Oberösterreich als Vorreiter
Eine besonders dynamische Entwicklung verzeichnet Oberösterreich. Hier wurde die 25-Prozent-Marke bereits früh überschritten. Schon 2023 lag der Frauenanteil über dem angestrebten Zielwert, und nach Abschluss der jüngsten Neuwahlperiode beträgt der Anteil der Frauen in den Gremien nun 30 Prozent. Auch der Raiffeisenverband Oberösterreich selbst kann auf positive Veränderungen verweisen: Nach den Neuwahlen Mitte März 2026 soll das Funktionärsgremium zu einem Drittel weiblich besetzt sein.

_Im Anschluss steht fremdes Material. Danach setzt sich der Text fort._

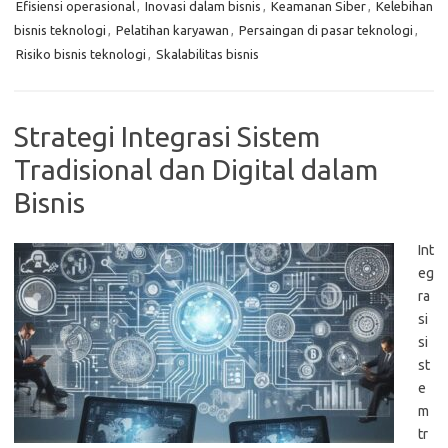
Efisiensi operasional
,
Inovasi dalam bisnis
,
Keamanan Siber
,
Kelebihan
bisnis teknologi
,
Pelatihan karyawan
,
Persaingan di pasar teknologi
,
Risiko bisnis teknologi
,
Skalabilitas bisnis
Strategi Integrasi Sistem
Tradisional dan Digital dalam
Bisnis
Int
eg
ra
si
si
st
e
m
tr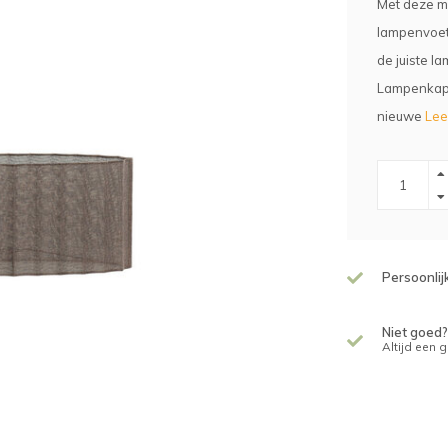
Met deze mo
lampenvoet 
de juiste l
Lampenkapp
nieuwe
Lee
Persoonlij
Niet goed?
Altijd een 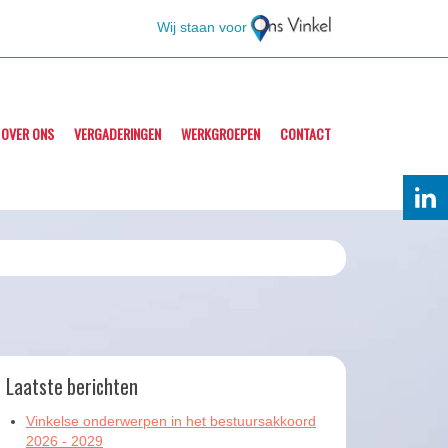
Wij staan voor
OVER ONS
VERGADERINGEN
WERKGROEPEN
CONTACT
Laatste berichten
Vinkelse onderwerpen in het bestuursakkoord
2026 - 2029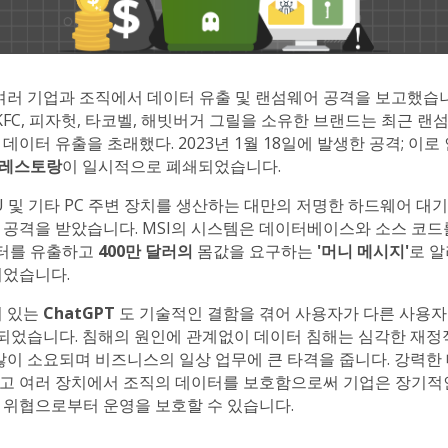
여러 기업과 조직에서 데이터 유출 및 랜섬웨어 공격을 보고했습니다.
는 KFC, 피자헛, 타코벨, 해빗버거 그릴을 소유한 브랜드는 최근 
데이터 유출을 초래했다. 2023년 1월 18일에 발생한 공격; 이
 레스토랑
이 일시적으로 폐쇄되었습니다.
U 및 기타 PC 주변 장치를 생산하는 대만의 저명한 하드웨어 대
 공격을 받았습니다. MSI의 시스템은 데이터베이스와 소스 코드
터를 유출하고
400만 달러의
몸값을 요구하는
'머니 메시지'
로 
되었습니다.
기 있는
ChatGPT
도 기술적인 결함을 겪어 사용자가 다른 사용자
게 되었습니다. 침해의 원인에 관계없이 데이터 침해는 심각한 재정
많이 소요되며 비즈니스의 일상 업무에 큰 타격을 줍니다. 강력한
고 여러 장치에서 조직의 데이터를 보호함으로써 기업은 장기적
 위협으로부터 운영을 보호할 수 있습니다.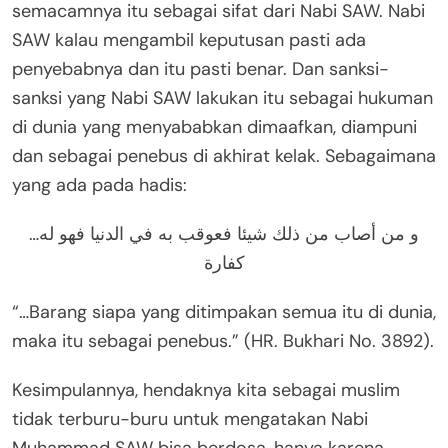
semacamnya itu sebagai sifat dari Nabi SAW. Nabi
SAW kalau mengambil keputusan pasti ada
penyebabnya dan itu pasti benar. Dan sanksi-
sanksi yang Nabi SAW lakukan itu sebagai hukuman
di dunia yang menyababkan dimaafkan, diampuni
dan sebagai penebus di akhirat kelak. Sebagaimana
yang ada pada hadis:
…و من أصاب من ذلك شيئا فعوقب به في الدنيا فهو له
كفارة
“…Barang siapa yang ditimpakan semua itu di dunia,
maka itu sebagai penebus.” (HR. Bukhari No. 3892).
Kesimpulannya, hendaknya kita sebagai muslim
tidak terburu-buru untuk mengatakan Nabi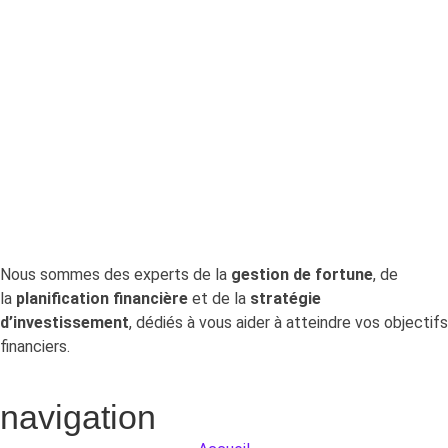
LPP avec Centrale 2e
pilier
Pour aller à l’essentiel : la Centrale du 2e pilier
permet de retrouver gratuitement.
Nous sommes des experts de la
gestion de fortune
, de
la
planification financière
et de la
stratégie
d’investissement
, dédiés à vous aider à atteindre vos objectifs
financiers.
navigation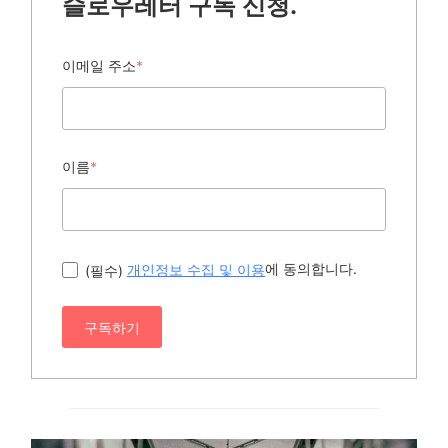
슬로우레터 구독 신청.
이메일 주소
*
이름
*
에 동의합니다.
(필수)
개인정보 수집 및 이용
구독하기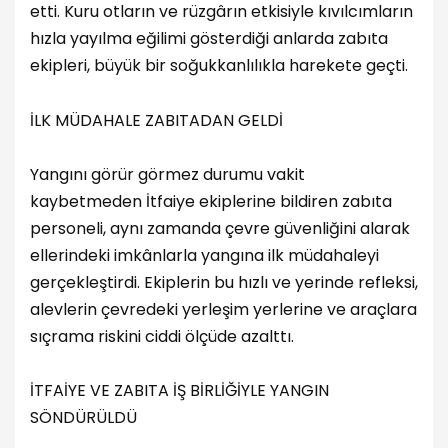
etti. Kuru otların ve rüzgârın etkisiyle kıvılcımların
hızla yayılma eğilimi gösterdiği anlarda zabıta
ekipleri, büyük bir soğukkanlılıkla harekete geçti.
İLK MÜDAHALE ZABITADAN GELDİ
Yangını görür görmez durumu vakit
kaybetmeden İtfaiye ekiplerine bildiren zabıta
personeli, aynı zamanda çevre güvenliğini alarak
ellerindeki imkânlarla yangına ilk müdahaleyi
gerçekleştirdi. Ekiplerin bu hızlı ve yerinde refleksi,
alevlerin çevredeki yerleşim yerlerine ve araçlara
sıçrama riskini ciddi ölçüde azalttı.
İTFAİYE VE ZABITA İŞ BİRLİĞİYLE YANGIN
SÖNDÜRÜLDÜ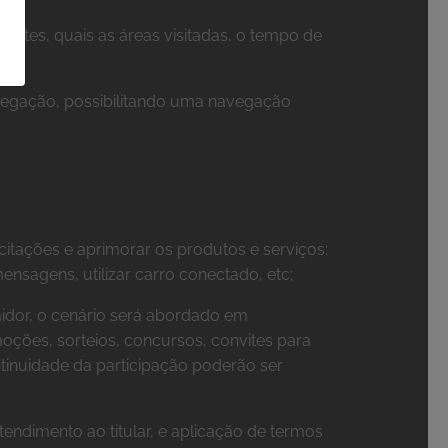
ites, quais as áreas visitadas, o tempo de
avegação, possibilitando uma navegação
icitações e aprimorar os produtos e serviços:
mensagens, utilizar carro conectado, etc;
idor, o cenário será abordado em
oções, sorteios, concursos, convites para
tinuidade da participação poderão ser
tendimento ao titular, e aplicação de termos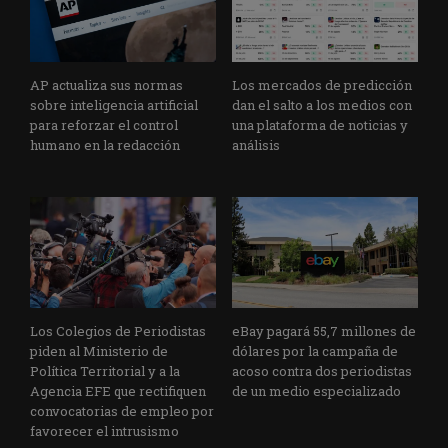
AP actualiza sus normas
Los mercados de predicción
sobre inteligencia artificial
dan el salto a los medios con
para reforzar el control
una plataforma de noticias y
humano en la redacción
análisis
Los Colegios de Periodistas
eBay pagará 55,7 millones de
piden al Ministerio de
dólares por la campaña de
Política Territorial y a la
acoso contra dos periodistas
Agencia EFE que rectifiquen
de un medio especializado
convocatorias de empleo por
favorecer el intrusismo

Vielfalt als Zukunftsaufgabe
Die Entwicklung der vergangenen Jahre zeigt klar: Zielgerichtete Netzwerke, sichtbare Vorbilder und klare Vorgaben können traditionelle Strukturen öffnen und neue Perspektiven ermöglichen. Der eingeschlagene Weg stärkt nicht nur die Gleichberechtigung, sondern auch die Vielfalt in den Entscheidungsstrukturen – ein entscheidender Faktor für die Zukunftsfähigkeit genossenschaftlicher Organisationen.